• The problem: In the entries below, find the line with "- enhancing-tissue mask" and the line with "CT including the spine, one axial slice; slice 675". Return those two lines and all lines between them, exactly.

• Records shown:
******************************
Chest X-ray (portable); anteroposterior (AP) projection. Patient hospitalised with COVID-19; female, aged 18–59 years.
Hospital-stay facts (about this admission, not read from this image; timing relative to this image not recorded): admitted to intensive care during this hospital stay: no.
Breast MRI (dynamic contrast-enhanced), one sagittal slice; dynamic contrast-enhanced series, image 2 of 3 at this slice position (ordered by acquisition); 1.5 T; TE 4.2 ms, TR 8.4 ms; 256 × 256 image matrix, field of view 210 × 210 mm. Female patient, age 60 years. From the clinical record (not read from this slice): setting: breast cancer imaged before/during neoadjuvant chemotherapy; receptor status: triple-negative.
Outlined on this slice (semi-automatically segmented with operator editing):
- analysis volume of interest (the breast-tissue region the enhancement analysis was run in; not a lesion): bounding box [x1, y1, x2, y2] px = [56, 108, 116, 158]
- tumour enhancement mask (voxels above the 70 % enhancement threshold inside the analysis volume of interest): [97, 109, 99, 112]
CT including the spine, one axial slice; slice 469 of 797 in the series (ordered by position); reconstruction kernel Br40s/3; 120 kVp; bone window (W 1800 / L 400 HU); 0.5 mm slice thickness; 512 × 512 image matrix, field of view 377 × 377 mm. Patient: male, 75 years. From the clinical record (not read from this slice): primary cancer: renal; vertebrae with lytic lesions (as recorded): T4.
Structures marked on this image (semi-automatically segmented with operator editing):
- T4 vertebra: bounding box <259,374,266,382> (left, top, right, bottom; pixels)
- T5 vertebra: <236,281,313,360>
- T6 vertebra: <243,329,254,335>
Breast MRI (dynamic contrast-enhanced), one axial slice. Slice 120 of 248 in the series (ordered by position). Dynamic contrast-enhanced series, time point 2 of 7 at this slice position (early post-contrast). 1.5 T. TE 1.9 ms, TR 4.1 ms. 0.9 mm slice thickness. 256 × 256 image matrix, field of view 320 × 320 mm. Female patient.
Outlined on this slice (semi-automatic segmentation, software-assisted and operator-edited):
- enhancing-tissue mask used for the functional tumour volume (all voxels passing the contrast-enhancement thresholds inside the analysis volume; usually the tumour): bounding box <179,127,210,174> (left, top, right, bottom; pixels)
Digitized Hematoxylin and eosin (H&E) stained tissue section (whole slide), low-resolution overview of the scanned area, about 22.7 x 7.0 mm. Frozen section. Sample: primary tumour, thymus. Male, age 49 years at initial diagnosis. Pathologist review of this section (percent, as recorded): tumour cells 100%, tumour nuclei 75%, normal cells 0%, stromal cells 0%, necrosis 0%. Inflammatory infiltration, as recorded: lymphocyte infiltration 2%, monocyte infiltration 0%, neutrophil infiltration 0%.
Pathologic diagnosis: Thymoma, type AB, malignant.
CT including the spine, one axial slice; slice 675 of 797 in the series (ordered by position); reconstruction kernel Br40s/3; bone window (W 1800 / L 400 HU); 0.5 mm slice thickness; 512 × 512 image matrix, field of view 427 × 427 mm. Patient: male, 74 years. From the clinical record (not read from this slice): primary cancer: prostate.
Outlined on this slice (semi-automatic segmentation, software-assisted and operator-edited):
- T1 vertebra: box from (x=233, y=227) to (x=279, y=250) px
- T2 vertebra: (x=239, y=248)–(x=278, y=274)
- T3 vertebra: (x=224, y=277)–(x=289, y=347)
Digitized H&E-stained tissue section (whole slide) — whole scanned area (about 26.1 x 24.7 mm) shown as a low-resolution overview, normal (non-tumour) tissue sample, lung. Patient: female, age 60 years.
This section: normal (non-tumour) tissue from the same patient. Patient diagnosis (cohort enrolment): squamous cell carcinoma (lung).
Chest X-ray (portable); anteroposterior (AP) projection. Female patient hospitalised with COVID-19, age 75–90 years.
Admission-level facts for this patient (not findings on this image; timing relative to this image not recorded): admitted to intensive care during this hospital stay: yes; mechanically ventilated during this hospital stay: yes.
******************************
• Finished exercise:
- enhancing-tissue mask used for the functional tumour volume (all voxels passing the contrast-enhancement thresholds inside the analysis volume; usually the tumour): bounding box <179,127,210,174> (left, top, right, bottom; pixels)
Digitized Hematoxylin and eosin (H&E) stained tissue section (whole slide), low-resolution overview of the scanned area, about 22.7 x 7.0 mm. Frozen section. Sample: primary tumour, thymus. Male, age 49 years at initial diagnosis. Pathologist review of this section (percent, as recorded): tumour cells 100%, tumour nuclei 75%, normal cells 0%, stromal cells 0%, necrosis 0%. Inflammatory infiltration, as recorded: lymphocyte infiltration 2%, monocyte infiltration 0%, neutrophil infiltration 0%.
Pathologic diagnosis: Thymoma, type AB, malignant.
CT including the spine, one axial slice; slice 675 of 797 in the series (ordered by position); reconstruction kernel Br40s/3; bone window (W 1800 / L 400 HU); 0.5 mm slice thickness; 512 × 512 image matrix, field of view 427 × 427 mm. Patient: male, 74 years. From the clinical record (not read from this slice): primary cancer: prostate.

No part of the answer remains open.